The Polish Round Table Corpus / Korpus Okrągłego Stołu

The Polish Round Table Corpus (PRTC) is a dataset documenting negotiations between the authorities in communist People's Republic of Poland and a section of the opposition (Solidarity movement, led by Lech Wałęsa) held in 1989 between 6 February and 5 April. The scanned transcripts have been acquired from the Library of Polish Sejm, OCR-ed, manually corrected and indexed in a concordancer.

Access to the corpus

The corpus is currently available for download and online search.

Licence

The data is public domain. The corpus annotations are available on CC-BY (attribution) licence.

Publications

List of publications

Maciej Ogrodniczuk, Ryszard Tuora, and Beata Wójtowicz.
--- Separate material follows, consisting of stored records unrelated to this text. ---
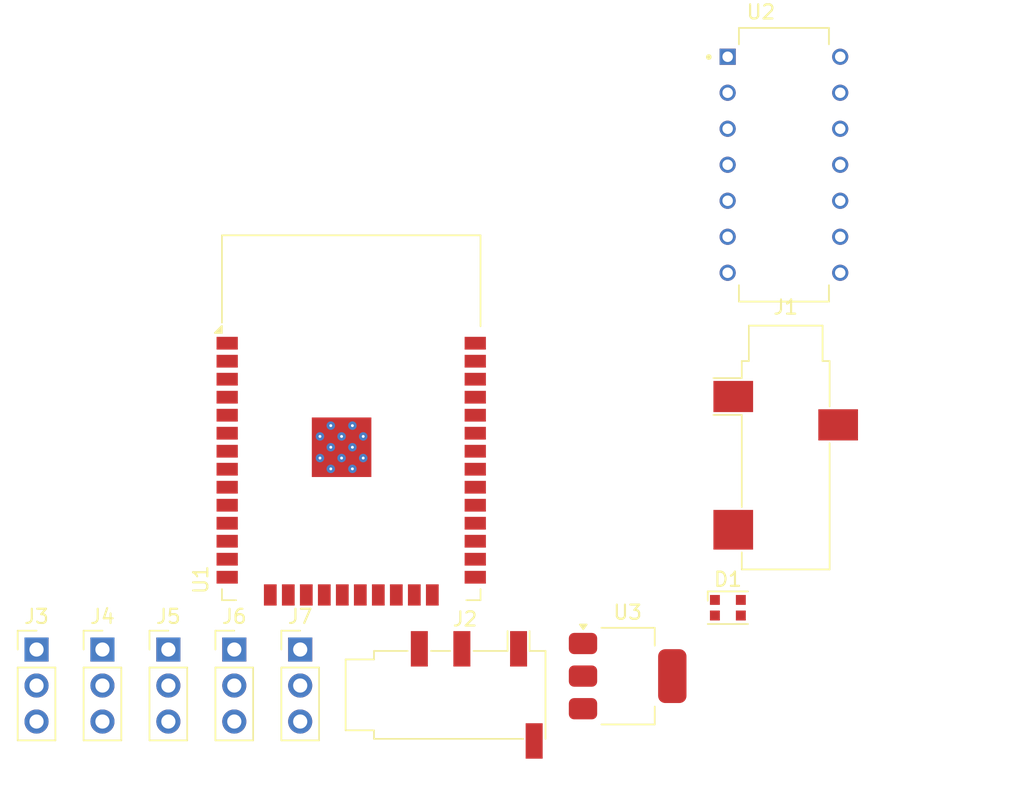
<source format=kicad_pcb>
(kicad_pcb
	(version 20240108)
	(generator "pcbnew")
	(generator_version "8.0")
	(general
		(thickness 1.6)
		(legacy_teardrops no)
	)
	(paper "A4")
	(layers
		(0 "F.Cu" signal)
		(31 "B.Cu" signal)
		(32 "B.Adhes" user "B.Adhesive")
		(33 "F.Adhes" user "F.Adhesive")
		(34 "B.Paste" user)
		(35 "F.Paste" user)
		(36 "B.SilkS" user "B.Silkscreen")
		(37 "F.SilkS" user "F.Silkscreen")
		(38 "B.Mask" user)
		(39 "F.Mask" user)
		(40 "Dwgs.User" user "User.Drawings")
		(41 "Cmts.User" user "User.Comments")
		(42 "Eco1.User" user "User.Eco1")
		(43 "Eco2.User" user "User.Eco2")
		(44 "Edge.Cuts" user)
		(45 "Margin" user)
		(46 "B.CrtYd" user "B.Courtyard")
		(47 "F.CrtYd" user "F.Courtyard")
		(48 "B.Fab" user)
		(49 "F.Fab" user)
		(50 "User.1" user)
		(51 "User.2" user)
		(52 "User.3" user)
		(53 "User.4" user)
		(54 "User.5" user)
		(55 "User.6" user)
		(56 "User.7" user)
		(57 "User.8" user)
		(58 "User.9" user)
	)
	(setup
		(pad_to_mask_clearance 0)
		(allow_soldermask_bridges_in_footprints no)
		(pcbplotparams
			(layerselection 0x00010fc_ffffffff)
			(plot_on_all_layers_selection 0x0000000_00000000)
			(disableapertmacros no)
			(usegerberextensions no)
			(usegerberattributes yes)
			(usegerberadvancedattributes yes)
			(creategerberjobfile yes)
			(dashed_line_dash_ratio 12.000000)
			(dashed_line_gap_ratio 3.000000)
			(svgprecision 4)
			(plotframeref no)
			(viasonmask no)
			(mode 1)
			(useauxorigin no)
			(hpglpennumber 1)
			(hpglpenspeed 20)
			(hpglpendiameter 15.000000)
			(pdf_front_fp_property_popups yes)
			(pdf_back_fp_property_popups yes)
			(dxfpolygonmode yes)
			(dxfimperialunits yes)
			(dxfusepcbnewfont yes)
			(psnegative no)
			(psa4output no)
			(plotreference yes)
			(plotvalue yes)
			(plotfptext yes)
			(plotinvisibletext no)
			(sketchpadsonfab no)
			(subtractmaskfromsilk no)
			(outputformat 1)
			(mirror no)
			(drillshape 1)
			(scaleselection 1)
			(outputdirectory "")
		)
	)
	(net 0 "")
	(net 1 "unconnected-(D1-VDD-Pad4)")
	(net 2 "unconnected-(D1-DOUT-Pad1)")
	(net 3 "unconnected-(D1-VSS-Pad2)")
	(net 4 "unconnected-(D1-DIN-Pad3)")
	(net 5 "unconnected-(J1-PadT)")
	(net 6 "unconnected-(J1-PadS)")
	(net 7 "unconnected-(J1-PadR)")
	(net 8 "unconnected-(J2-PadT)")
	(net 9 "unconnected-(J2-PadS)")
	(net 10 "unconnected-(J2-PadR2)")
	(net 11 "unconnected-(J2-PadR1)")
	(net 12 "unconnected-(J3-Pad1)")
	(net 13 "unconnected-(J3-Pad3)")
	(net 14 "unconnected-(J3-Pad2)")
	(net 15 "unconnected-(J4-Pad2)")
	(net 16 "unconnected-(J4-Pad3)")
	(net 17 "unconnected-(J4-Pad1)")
	(net 18 "unconnected-(J5-Pad1)")
	(net 19 "unconnected-(J5-Pad3)")
	(net 20 "unconnected-(J5-Pad2)")
	(net 21 "unconnected-(J6-Pad1)")
	(net 22 "unconnected-(J6-Pad3)")
	(net 23 "unconnected-(J6-Pad2)")
	(net 24 "unconnected-(J7-Pad2)")
	(net 25 "unconnected-(J7-Pad1)")
	(net 26 "unconnected-(J7-Pad3)")
	(net 27 "unconnected-(U1-IO27-Pad12)")
	(net 28 "unconnected-(U1-IO0-Pad25)")
	(net 29 "unconnected-(U1-IO25-Pad10)")
	(net 30 "Net-(U1-GND-Pad1)")
	(net 31 "unconnected-(U1-SENSOR_VN-Pad5)")
	(net 32 "unconnected-(U1-IO17-Pad28)")
	(net 33 "unconnected-(U1-IO4-Pad26)")
	(net 34 "unconnected-(U1-TXD0{slash}IO1-Pad35)")
	(net 35 "unconnected-(U1-NC-Pad32)")
	(net 36 "unconnected-(U1-IO16-Pad27)")
	(net 37 "unconnected-(U1-RXD0{slash}IO3-Pad34)")
	(net 38 "unconnected-(U1-SDI{slash}SD1-Pad22)")
	(net 39 "unconnected-(U1-IO14-Pad13)")
	(net 40 "unconnected-(U1-SENSOR_VP-Pad4)")
	(net 41 "unconnected-(U1-VDD-Pad2)")
	(net 42 "unconnected-(U1-IO34-Pad6)")
	(net 43 "unconnected-(U1-SCK{slash}CLK-Pad20)")
	(net 44 "unconnected-(U1-SDO{slash}SD0-Pad21)")
	(net 45 "unconnected-(U1-IO33-Pad9)")
	(net 46 "unconnected-(U1-IO2-Pad24)")
	(net 47 "unconnected-(U1-IO19-Pad31)")
	(net 48 "unconnected-(U1-IO35-Pad7)")
	(net 49 "unconnected-(U1-IO12-Pad14)")
	(net 50 "unconnected-(U1-EN-Pad3)")
	(net 51 "unconnected-(U1-IO22-Pad36)")
	(net 52 "unconnected-(U1-IO13-Pad16)")
	(net 53 "unconnected-(U1-SCS{slash}CMD-Pad19)")
	(net 54 "unconnected-(U1-IO23-Pad37)")
	(net 55 "unconnected-(U1-SHD{slash}SD2-Pad17)")
	(net 56 "unconnected-(U1-IO26-Pad11)")
	(net 57 "unconnected-(U1-SWP{slash}SD3-Pad18)")
	(net 58 "unconnected-(U1-IO18-Pad30)")
	(net 59 "unconnected-(U1-IO32-Pad8)")
	(net 60 "unconnected-(U1-IO5-Pad29)")
	(net 61 "unconnected-(U1-IO21-Pad33)")
	(net 62 "unconnected-(U1-IO15-Pad23)")
	(net 63 "unconnected-(U2-2Y-Pad6)")
	(net 64 "unconnected-(U2-2A-Pad5)")
	(net 65 "unconnected-(U2-4Y-Pad11)")
	(net 66 "unconnected-(U2-2~{OE}-Pad4)")
	(net 67 "unconnected-(U2-1A-Pad2)")
	(net 68 "unconnected-(U2-GND-Pad7)")
	(net 69 "unconnected-(U2-3Y-Pad8)")
	(net 70 "unconnected-(U2-1~{OE}-Pad1)")
	(net 71 "unconnected-(U2-3~{OE}-Pad10)")
	(net 72 "unconnected-(U2-1Y-Pad3)")
	(net 73 "unconnected-(U2-4~{OE}-Pad13)")
	(net 74 "unconnected-(U2-3A-Pad9)")
	(net 75 "unconnected-(U2-VCC-Pad14)")
	(net 76 "unconnected-(U2-4A-Pad12)")
	(net 77 "unconnected-(U3-VO-Pad2)")
	(net 78 "unconnected-(U3-GND-Pad1)")
	(net 79 "unconnected-(U3-VI-Pad3)")
	(footprint "Connector_PinHeader_2.54mm:PinHeader_1x03_P2.54mm_Vertical" (layer "F.Cu") (at 56.135 -17.92))
	(footprint "Connector_PinHeader_2.54mm:PinHeader_1x03_P2.54mm_Vertical" (layer "F.Cu") (at 46.835 -17.92))
	(footprint "Connector_PinHeader_2.54mm:PinHeader_1x03_P2.54mm_Vertical" (layer "F.Cu") (at 60.785 -17.92))
	(footprint "Connector_Audio:Jack_3.5mm_PJ320D_Horizontal" (layer "F.Cu") (at 77.015 -14.72))
	(footprint "RF_Module:ESP32-WROOM-32" (layer "F.Cu") (at 69.035 -31.28))
	(footprint "Connector_PinHeader_2.54mm:PinHeader_1x03_P2.54mm_Vertical" (layer "F.Cu") (at 51.485 -17.92))
	(footprint "Level Shifters:SN74AHCT125N" (layer "F.Cu") (at 99.56 -52.1175))
	(footprint "LED_SMD:LED_WS2812B-2020_PLCC4_2.0x2.0mm" (layer "F.Cu") (at 95.605 -20.87))
	(footprint "Connector_PinHeader_2.54mm:PinHeader_1x03_P2.54mm_Vertical" (layer "F.Cu") (at 65.435 -17.92))
	(footprint "Connector_Audio:Jack_3.5mm_CUI_SJ-3523-SMT_Horizontal" (layer "F.Cu") (at 99.685 -32.17))
	(footprint "Package_TO_SOT_SMD:SOT-223-3_TabPin2" (layer "F.Cu") (at 88.535 -16.045))
)

</source>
Polish Round Table Corpus. In Darja Fišer, Maria Eskevich, and David Bordon, editors, Proceedings of the IV Workshop on Creating, Analysing, and Increasing Accessibility of Parliamentary Corpora (ParlaCLARIN) @ LREC-COLING 2024, pages 43–47, Torino, Italy, 2024. ELRA and ICCL.

Acknowledgments

Preparation of the transcripts was financed by the European Regional Development Fund as a part of the 2014-2020 Smart Growth Operational Programme, CLARIN - Common Language Resources and Technology Infrastructure, project no. POIR.04.02.00-00C002/19.